Culture Etc.
Photo: Supplied
State of The National
The National have returned after the pandemic and personal struggles with two new albums in 2023, as well a renewed engagement with their backlist. Ahead of their New Zealand tour, Emily Perkins talks to bass player Scott Devendorf.
By Emily Perkins
Formed in New York in 1999, the National broke through with their 2007 album Boxer, and locked in that success with 2010’s High Violet. Those albums, and the Red Hot Organisation fundraiser Dark Was the Night that featured the band alongside contemporaries like the Decemberists and Sufan Stevens, had me in a kind of emotional chokehold through those years. The songs were so real, dark and funny, full of longing and absurdity. I loved the way Matt Berninger’s deceptively casual delivery made its way through the lush guitar landscapes created by Aaron and Bryce Dessner, all of it underpinned and driven on by Bryan Devendorf’s drumming and Scott Devendorf’s bass. I hardly ever listen to music while I write, but I listened to them. The lyrics work like my favourite kind of fiction — striking details, weird moments, buried questions building with the sound to unlock feeling. “Slow Show” ran in my mind on repeat.
The next decade saw the National go from strength to strength — topping charts, winning a Grammy, collaborating with fellow musicians from Justin Vernon to Taylor Swift — until the pandemic, and the long period of depression and writer’s block that Matt Berninger has discussed in recent press, froze them in place. Berninger and the Dessner brothers are most commonly credited with the National’s songwriting, with lyrics often also written by Berninger’s wife Carin Besser. No playing live, no pleasure in writing — despite their past success, the future of the band looked uncertain.
But now they’ve come out with not one but two 2023 albums, The First Two Pages of Frankenstein and Laugh Track, full of instant classics like “Tropic Morning News”, that brims with insouciant pain, or “Space Invader”, with its what-ifs floating on an undertow that finally swells up to take over. Yes, I feel when that song turns its corner — this is what I want music to do.

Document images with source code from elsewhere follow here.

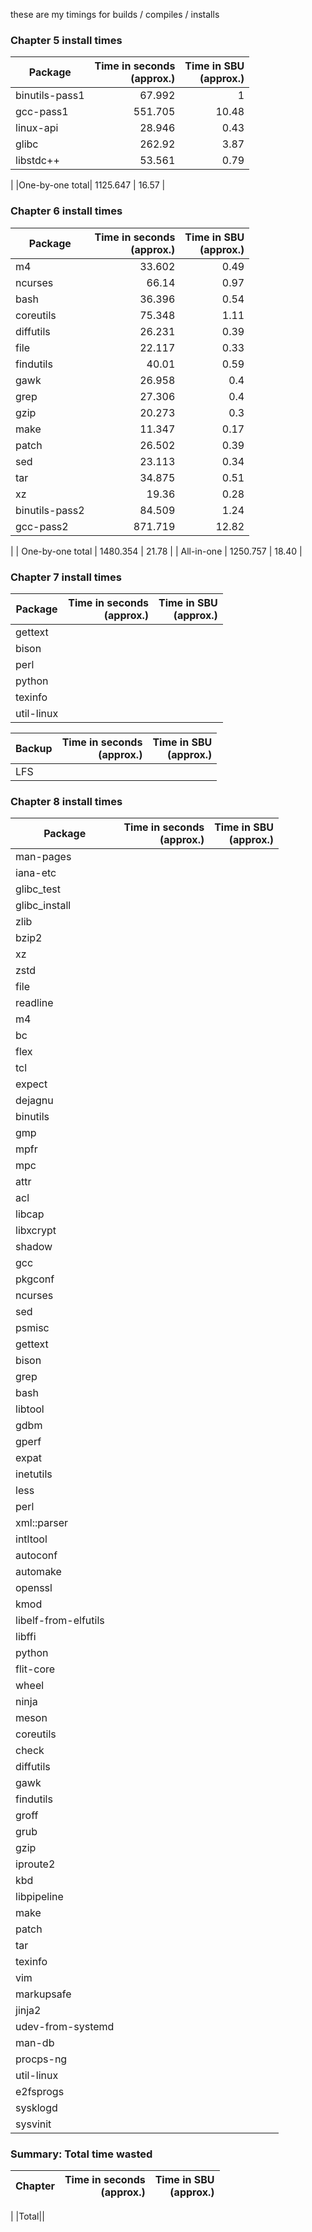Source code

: these are my timings for builds / compiles / installs


### Chapter 5 install times
| Package | Time in seconds<br>(approx.) | Time in SBU<br>(approx.) |
|-|-:|-:|
| binutils-pass1 |   67.992 |     1 |
| gcc-pass1      |  551.705 | 10.48 |
| linux-api      |   28.946 |  0.43 |
| glibc          |   262.92 |  3.87 |
| libstdc++      |   53.561 |  0.79 |
|
|One-by-one total| 1125.647 | 16.57 |

### Chapter 6 install times
| Package | Time in seconds<br>(approx.) | Time in SBU<br>(approx.) |
|-|-:|-:
| m4               |   33.602 |  0.49 |
| ncurses          |    66.14 |  0.97 |
| bash             |   36.396 |  0.54 |
| coreutils        |   75.348 |  1.11 |
| diffutils        |   26.231 |  0.39 |
| file             |   22.117 |  0.33 |
| findutils        |    40.01 |  0.59 |
| gawk             |   26.958 |   0.4 |
| grep             |   27.306 |   0.4 |
| gzip             |   20.273 |   0.3 |
| make             |   11.347 |  0.17 |
| patch            |   26.502 |  0.39 |
| sed              |   23.113 |  0.34 |
| tar              |   34.875 |  0.51 |
| xz               |    19.36 |  0.28 |
| binutils-pass2   |   84.509 |  1.24 |
| gcc-pass2        |  871.719 | 12.82 |
|
| One-by-one total | 1480.354 | 21.78 |
| All-in-one       | 1250.757 | 18.40 |

### Chapter 7 install times
| Package | Time in seconds<br>(approx.) | Time in SBU<br>(approx.) |
|-|-:|-:
gettext         ||
bison           ||
perl            ||
python          ||
texinfo         ||
util-linux      ||

Backup | Time in seconds<br>(approx.) | Time in SBU<br>(approx.)
-|-:|-:
LFS             ||



### Chapter 8 install times
Package | Time in seconds<br>(approx.) | Time in SBU<br>(approx.)
-|-:|-:
man-pages           ||
iana-etc            ||
glibc_test          ||
glibc_install       ||
zlib                ||
bzip2               ||
xz                  ||
zstd                ||
file                ||
readline            ||
m4                  ||
bc                  ||
flex                ||
tcl                 ||
expect              ||
dejagnu             ||
binutils            ||
gmp                 ||
mpfr                ||
mpc                 ||
attr                ||
acl                 ||
libcap              ||
libxcrypt           ||
shadow              ||
gcc                 ||
pkgconf             ||
ncurses             ||
sed                 ||
psmisc              ||
gettext             ||
bison               ||
grep                ||
bash                ||
libtool             ||
gdbm                ||
gperf               ||
expat               ||
inetutils           ||
less                ||
perl                ||
xml::parser         ||
intltool            ||
autoconf            ||
automake            ||
openssl             ||
kmod                ||
libelf-from-elfutils||
libffi              ||
python              ||
flit-core           ||
wheel               ||
ninja               ||
meson               ||
coreutils           ||
check               ||
diffutils           ||
gawk                ||
findutils           ||
groff               ||
grub                ||
gzip                ||
iproute2            ||
kbd                 ||
libpipeline         ||
make                ||
patch               ||
tar                 ||
texinfo             ||
vim                 ||
markupsafe          ||
jinja2              ||
udev-from-systemd   ||
man-db              ||
procps-ng           ||
util-linux          ||
e2fsprogs           ||
sysklogd            ||
sysvinit            ||


### Summary: Total time wasted
|Chapter | Time in seconds<br>(approx.) | Time in SBU<br>(approx.)
|-|-:|-:
|
|Total||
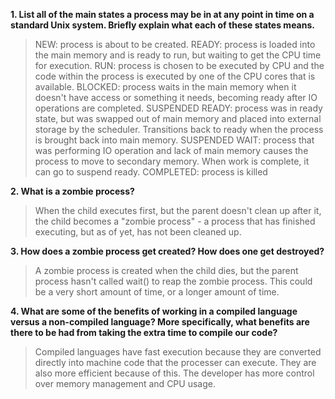 **1. List all of the main states a process may be in at any point in time on a standard Unix system. Briefly explain what each of these states means.**

> NEW: process is about to be created.
> READY: process is loaded into the main memory and is ready to run, but waiting to get the CPU time for execution.
> RUN: process is chosen to be executed by CPU and the code within the process is executed by one of the CPU cores that is available.
> BLOCKED: process waits in the main memory when it doesn't have access or something it needs, becoming ready after IO operations are completed.
> SUSPENDED READY: process was in ready state, but was swapped out of main memory and placed into external storage by the scheduler. Transitions back to ready when the process is brought back into main memory.
> SUSPENDED WAIT: process that was performing IO operation and lack of main memory causes the process to move to secondary memory. When work is complete, it can go to suspend ready.
> COMPLETED: process is killed

**2. What is a zombie process?**

> When the child executes first, but the parent doesn't clean up after it, the child becomes a "zombie process" - a process that has finished executing, but as of yet, has not been cleaned up.


**3. How does a zombie process get created? How does one get destroyed?**

> A zombie process is created when the child dies, but the parent process hasn't called wait() to reap the zombie process. This could be a very short amount of time, or a longer amount of time.

**4. What are some of the benefits of working in a compiled language versus a non-compiled language? More specifically, what benefits are there to be had from taking the extra time to compile our code?**
> Compiled languages have fast execution because they are converted directly into machine code that the processer can execute. They are also more efficient because of this. The developer has more control over memory management and CPU usage.


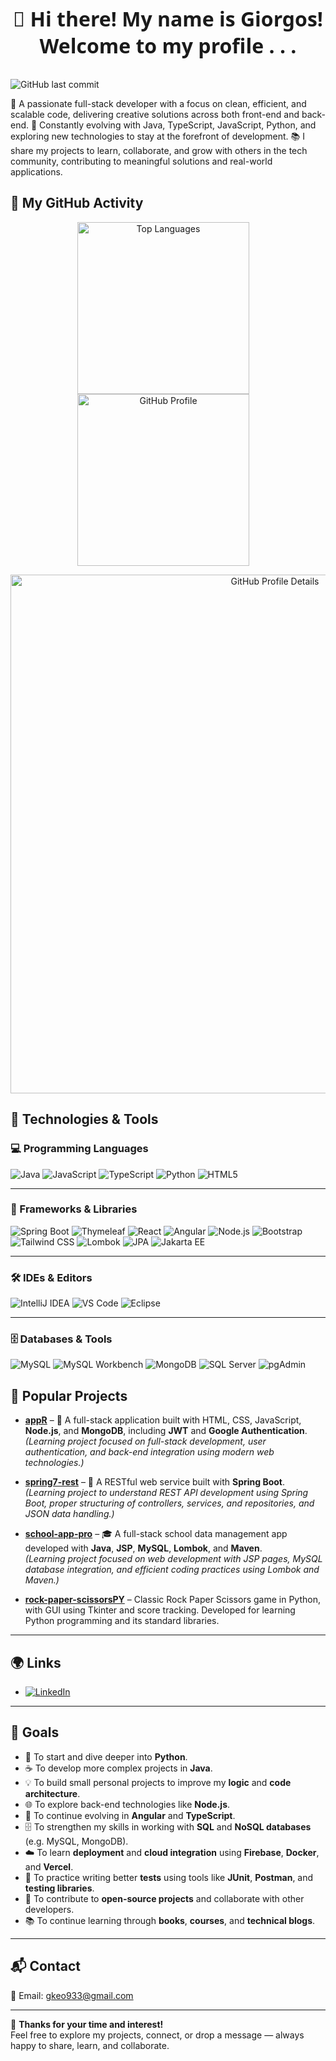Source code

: <p align="center" style="font-size: 32px; font-weight: bold; font-family: 'Segoe UI', Tahoma, Geneva, Verdana, sans-serif;">
  👋 Hi there! My name is Giorgos!<br/>
  Welcome to my profile . . .
</p>

 ![GitHub last commit](https://img.shields.io/github/last-commit/grgks/grgks?style=flat)
 
🔧 A passionate full-stack developer with a focus on clean, efficient, and scalable code, delivering creative solutions across both front-end and back-end.
🌱 Constantly evolving with Java, TypeScript, JavaScript, Python, and exploring new technologies to stay at the forefront of development.
📚 I share my projects to learn, collaborate, and grow with others in the tech community, contributing to meaningful solutions and real-world applications.


## 🚀 My GitHub Activity

<p align="center">
  <img src="https://github-readme-stats.vercel.app/api/top-langs/?username=grgks&layout=compact&theme=radical" alt="Top Languages" width="275" style="margin-right:15px;"/>
  <img src="https://github-readme-stats.vercel.app/api?username=grgks&show_icons=true&theme=radical" alt="GitHub Profile" width="275" style="margin-right:15px;"/>
</p>

<p align="center">
  <img src="https://github-profile-summary-cards.vercel.app/api/cards/profile-details?username=grgks&theme=radical" alt="GitHub Profile Details" width="830" />
</p>

## 🚀 Technologies & Tools

### 💻 Programming Languages
![Java](https://img.shields.io/badge/Java-007396?style=flat&logo=java&logoColor=white)
![JavaScript](https://img.shields.io/badge/JavaScript-F7DF1E?style=flat&logo=javascript&logoColor=black)
![TypeScript](https://img.shields.io/badge/TypeScript-3178C6?style=flat&logo=typescript&logoColor=white)
![Python](https://img.shields.io/badge/Python-3776AB?style=flat&logo=python&logoColor=white)
![HTML5](https://img.shields.io/badge/HTML5-E34F26?style=flat&logo=html5&logoColor=white)

---

### 🧰 Frameworks & Libraries
![Spring Boot](https://img.shields.io/badge/Spring_Boot-6DB33F?style=flat&logo=spring-boot&logoColor=white)
![Thymeleaf](https://img.shields.io/badge/Thymeleaf-005F0F?style=flat&logo=thymeleaf&logoColor=white)
![React](https://img.shields.io/badge/React-61DAFB?style=flat&logo=react&logoColor=white)
![Angular](https://img.shields.io/badge/Angular-DD0031?style=flat&logo=angular&logoColor=white)
![Node.js](https://img.shields.io/badge/Node.js-339933?style=flat&logo=node.js&logoColor=white)
![Bootstrap](https://img.shields.io/badge/Bootstrap-7952B3?style=flat&logo=bootstrap&logoColor=white)
![Tailwind CSS](https://img.shields.io/badge/Tailwind_CSS-06B6D4?style=flat&logo=tailwindcss&logoColor=white)
![Lombok](https://img.shields.io/badge/Lombok-8D44AD?style=flat&logo=java&logoColor=white)
![JPA](https://img.shields.io/badge/JPA-59666C?style=flat&logo=hibernate&logoColor=white)
![Jakarta EE](https://img.shields.io/badge/Jakarta_EE-EE6C4D?style=flat&logo=jakartaee&logoColor=white)

---

### 🛠️ IDEs & Editors
![IntelliJ IDEA](https://img.shields.io/badge/IDE-IntelliJ%20IDEA-000000?style=plastic&logo=intellijidea&logoColor=white)
![VS Code](https://img.shields.io/badge/Editor-VS%20Code-007ACC?style=plastic&logo=visualstudiocode&logoColor=white)
![Eclipse](https://img.shields.io/badge/Eclipse-2C2255?style=flat&logo=eclipse&logoColor=white)

---

### 🗄️ Databases & Tools
![MySQL](https://img.shields.io/badge/MySQL-4479A1?style=flat&logo=mysql&logoColor=white)
![MySQL Workbench](https://img.shields.io/badge/MySQL_Workbench-4479A1?style=flat&logo=mysql&logoColor=white)
![MongoDB](https://img.shields.io/badge/MongoDB-47A248?style=flat&logo=mongodb&logoColor=white)
![SQL Server](https://img.shields.io/badge/SQL_Server-CC2927?style=flat&logo=microsoftsqlserver&logoColor=white)
![pgAdmin](https://img.shields.io/badge/pgAdmin-336791?style=flat&logo=postgresql&logoColor=white)

## 📂 Popular Projects

- **[appR](https://github.com/grgks/appR)** – 📱 A full-stack application built with HTML, CSS, JavaScript, **Node.js**, and **MongoDB**, including **JWT** and **Google Authentication**.  
  *(Learning project focused on full-stack development, user authentication, and back-end integration using modern web technologies.)*

- **[spring7-rest](https://github.com/grgks/spring7-rest)** – 🌱 A RESTful web service built with **Spring Boot**.  
  *(Learning project to understand REST API development using Spring Boot, proper structuring of controllers, services, and repositories, and JSON data handling.)*
  
- **[school-app-pro](https://github.com/grgks/school-app-pro)** – 🎓 A full-stack school data management app developed with **Java**, **JSP**, **MySQL**, **Lombok**, and **Maven**.  
  *(Learning project focused on web development with JSP pages, MySQL database integration, and efficient coding practices using Lombok and Maven.)*

- **[rock-paper-scissorsPY](https://github.com/grgks/rock-paper-scissorsPY)** – Classic Rock Paper Scissors game in Python, with GUI using Tkinter and score tracking. Developed for learning Python programming and its standard libraries.

---
## 🌍 Links

- [![LinkedIn](https://img.shields.io/badge/LinkedIn-blue?style=flat&logo=linkedin&logoColor=white)](https://www.linkedin.com/in/giorgos-k-882332360)


---
## 🎯 Goals

- 🐍  To start and dive deeper into **Python**.
- ☕  To develop more complex projects in **Java**.
- 💡  To build small personal projects to improve my **logic** and **code architecture**.
- 🌐  To explore back-end technologies like **Node.js**.
- 📘  To continue evolving in **Angular** and **TypeScript**.
- 🗄️  To strengthen my skills in working with **SQL** and **NoSQL databases** (e.g. MySQL, MongoDB).
- ☁️  To learn **deployment** and **cloud integration** using **Firebase**, **Docker**, and **Vercel**.
- 🧪  To practice writing better **tests** using tools like **JUnit**, **Postman**, and **testing libraries**.
- 🤝  To contribute to **open-source projects** and collaborate with other developers.
- 📚  To continue learning through **books**, **courses**, and **technical blogs**.

---
## 📬 Contact

📧 Email: gkeo933@gmail.com

---
🙌 **Thanks for your time and interest!**  
Feel free to explore my projects, connect, or drop a message — always happy to share, learn, and collaborate.

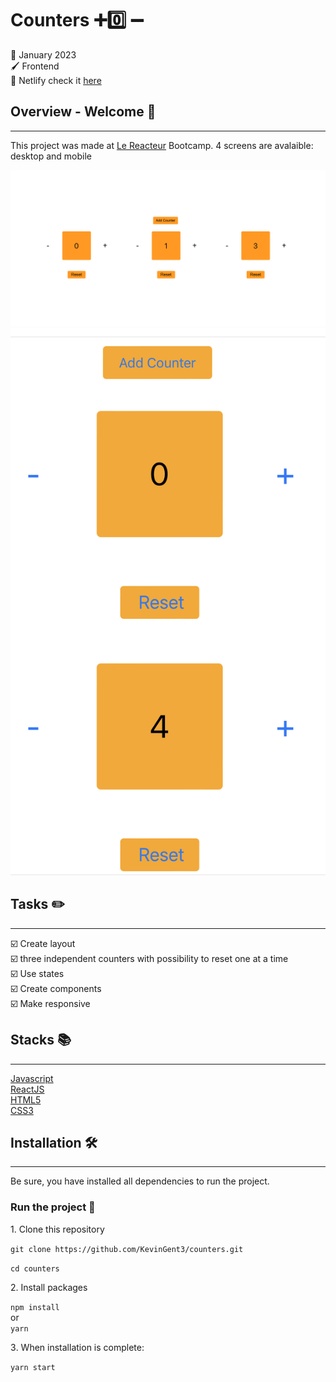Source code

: # Counters :heavy_plus_sign::zero: :heavy_minus_sign:

:date: January 2023  
:paintbrush: Frontend  
:link: Netlify check it [here](https://neon-muffin-936ac2.netlify.app/)

## Overview - Welcome :dog:

---

This project was made at [Le Reacteur](https://www.lereacteur.io/) Bootcamp.
4 screens are avalaible: desktop and mobile

![counters desktop](src/assets/desktop.png)
![counters mobile](src/assets/mobile.jpg)

## Tasks :pencil2:

---

:ballot_box_with_check: Create layout  
:ballot_box_with_check: three independent counters with possibility to reset one at a time  
:ballot_box_with_check: Use states  
:ballot_box_with_check: Create components  
:ballot_box_with_check: Make responsive

## Stacks :books:

---

[Javascript](https://www.w3schools.com/js/default.asp)  
[ReactJS](https://fr.reactjs.org/docs/getting-started.html)  
[HTML5](https://www.w3schools.com/html/default.asp)  
[CSS3](https://www.w3schools.com/css/default.asp)

## Installation :hammer_and_wrench:

---

Be sure, you have installed all dependencies to run the project.

### Run the project :man_dancing:

1️. Clone this repository

`git clone https://github.com/KevinGent3/counters.git`

`cd counters`

2️. Install packages

`npm install`  
or  
`yarn`

3️. When installation is complete:

`yarn start`
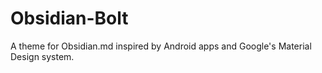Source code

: # Obsidian-Bolt
A theme for Obsidian.md inspired by Android apps and Google's Material Design system.
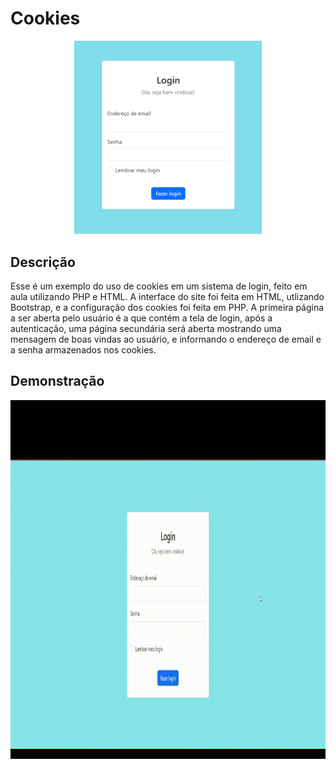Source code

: # Cookies

<div align="center">
<img src="TelaLogin.png" width="300">
</div>

## Descrição
Esse é um exemplo do uso de cookies em um sistema de login, feito em aula utilizando PHP e HTML. A interface do site foi feita em HTML, utlizando Bootstrap, e a configuração dos cookies foi feita em PHP.
A primeira página a ser aberta pelo usuário é a que contém a tela de login, após a autenticação, uma página secundária será aberta mostrando uma mensagem de boas vindas ao usuário, e informando o endereço de email e a senha armazenados nos cookies. 

## Demonstração
<div align="center">
    <img src="https://github.com/stxrkwas/Cookies/blob/d85d8b2947af06be694d16f7dd11d899f99b2af5/Tela-de-Login-com-Cookies.gif" alt="Demonstração" width="1280" height="574">
</div>
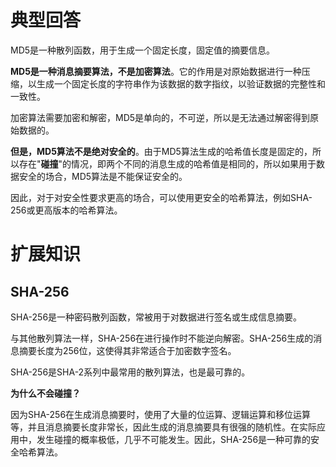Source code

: # 典型回答

MD5是一种散列函数，用于生成一个固定长度，固定值的摘要信息。

**MD5是一种消息摘要算法，不是加密算法**。它的作用是对原始数据进行一种压缩，以生成一个固定长度的字符串作为该数据的数字指纹，以验证数据的完整性和一致性。

加密算法需要加密和解密，MD5是单向的，不可逆，所以是无法通过解密得到原始数据的。

**但是，MD5算法不是绝对安全的**。由于MD5算法生成的哈希值长度是固定的，所以存在"**碰撞**"的情况，即两个不同的消息生成的哈希值是相同的，所以如果用于数据安全的场合，MD5算法是不能保证安全的。

因此，对于对安全性要求更高的场合，可以使用更安全的哈希算法，例如SHA-256或更高版本的哈希算法。

# 扩展知识

## SHA-256

SHA-256是一种密码散列函数，常被用于对数据进行签名或生成信息摘要。

与其他散列算法一样，SHA-256在进行操作时不能逆向解密。SHA-256生成的消息摘要长度为256位，这使得其非常适合于加密数字签名。

SHA-256是SHA-2系列中最常用的散列算法，也是最可靠的。

**为什么不会碰撞？**

因为SHA-256在生成消息摘要时，使用了大量的位运算、逻辑运算和移位运算等，并且消息摘要长度非常长，因此生成的消息摘要具有很强的随机性。在实际应用中，发生碰撞的概率极低，几乎不可能发生。因此，SHA-256是一种可靠的安全哈希算法。
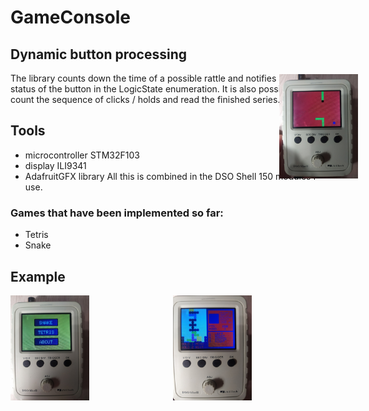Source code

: # GameConsole
## Dynamic button processing
The library counts down the time of a possible rattle and notifies about the status of the button in the LogicState enumeration. It is also possible to count the sequence of clicks / holds and read the finished series.
## Tools
- microcontroller STM32F103
- display ILI9341
- AdafruitGFX library
All this is combined in the DSO Shell 150 modules I use.
### Games that have been implemented so far: 
- Tetris
- Snake
## Example
<img src="https://github.com/XForgivenGitX/Game-Console/blob/master/pictures/3gKi9pon0uI.jpg" width="25%"/>
<img src="https://github.com/XForgivenGitX/Game-Console/blob/master/pictures/OAbxks6Mp9Q.jpg" style="position: relative; max-width: 100%;left: 300px;top: -355px" width="25%"/>
<img src="https://github.com/XForgivenGitX/Game-Console/blob/master/pictures/tkPjh83XvJE.jpg" width="25%"/>
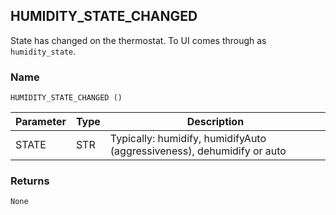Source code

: ## HUMIDITY\_STATE\_CHANGED

State has changed on the thermostat. To UI comes through as `humidity_state`.


### Name

`HUMIDITY_STATE_CHANGED ()` 


| Parameter | Type | Description                                                            |
| --------- | ---- | ---------------------------------------------------------------------- |
| STATE     | STR  | Typically: humidify, humidifyAuto (aggressiveness), dehumidify or auto |


### Returns

`None`

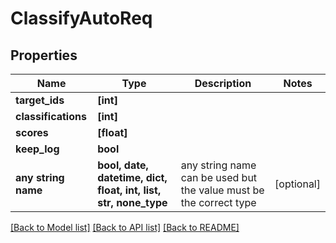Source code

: # ClassifyAutoReq


## Properties
Name | Type | Description | Notes
------------ | ------------- | ------------- | -------------
**target_ids** | **[int]** |  | 
**classifications** | **[int]** |  | 
**scores** | **[float]** |  | 
**keep_log** | **bool** |  | 
**any string name** | **bool, date, datetime, dict, float, int, list, str, none_type** | any string name can be used but the value must be the correct type | [optional]

[[Back to Model list]](../README.md#documentation-for-models) [[Back to API list]](../README.md#documentation-for-api-endpoints) [[Back to README]](../README.md)


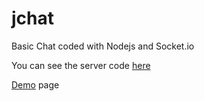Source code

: jchat
=====

Basic Chat coded with Nodejs and Socket.io

You can see the server code [here](https://github.com/serdnah2/jchat_server)

[Demo](http://projects.innovacenter.co/jchat) page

I can’t think why, but I love a good mid-life returnto-mojo story. These narratives (say, movies like Pedro Almodovar’s Pain and Glory, or Thomas Vinterberg’s Another Round) often involve a crash after success, a rock-bottom period, then a hard-won return to creative joy, found through new approaches, new priorities. So when I talk to Scott Devendorf in the lead-up to their first New Zealand shows in six years, I’m curious about how the band, as a group, have managed to turn their own corner, and if playing together, touring and songwriting feel different now.
“There’s an element of embracing each other’s personality more and respecting those things more,” he says of band dynamics since the pandemic. “‘You’re like this and we’ll work it out.’ Trying to be respectful of people’s worlds because we’re all separate individuals. Everyone has families, but we love the music and we love the songs and we love each other. The pandemic gave everyone a sense of what it’s all about… ‘This is actually fun and people like this — remember that?’”
In February they’re playing first in Auckland and then in Wellington as part of the Aotearoa New Zealand Festival of the Arts. Devendorf says the two shows are likely to be different, in a new practice developed on this tour: “We change up the set list from night to night. It’s fun for the band and I think people enjoy it.”
How do they decide what to play when? Devendorf laughs. “We use a little white board and magnets. We have all the songs and it’s kind of like refrigerator poetry or something. We mix it up, everyone has some input.”
This sounds almost like an Eno-esque intervention — the kind of change-it-up move that’s earned after recent struggles, but also after 10 studio albums and more than two decades together, when the backlist, and the relationships, are deep. Keeping it loose and embracing the unknown extends to the performances too. I want to know what it feels like from the stage — what makes a great show? But there’s no formula here either, Devendorf tells me, beyond a thorough soundcheck “…and then see what happens after that. It keeps us on our toes. When you put things out of order or change it around, it changes your perspective.”
The soundcheck has also become a place where new song ideas are tested. “We’re actively writing new stuff on the road. We’re trying to have longer soundchecks and take advantage of being together to make new stuff, as well as being with the old stuff too. On the last record at least one song came out of that process, so now we’re sails to the wind on that one.”
As well as collaborating with Swift and Vernon, the band has worked with a range of musicians including Phoebe Bridgers and Sharon Van Etten. Filmmaker Mike Mills directed a short film for the 2019 album I Am Easy to Find. As individuals, the members all have other bands and creative outlets. It’s clear that working with others feeds back into the band, and I wonder if there are any dream collaborators they are yet to work with. But, “I think there’s a return to the group being simple,” Devendorf says. “We’ve done a lot of collaborations, worked with a lot of people and probably will do again, but I think there’s a general sense of wanting to regroup and re-identify with what is cool for us about the band.”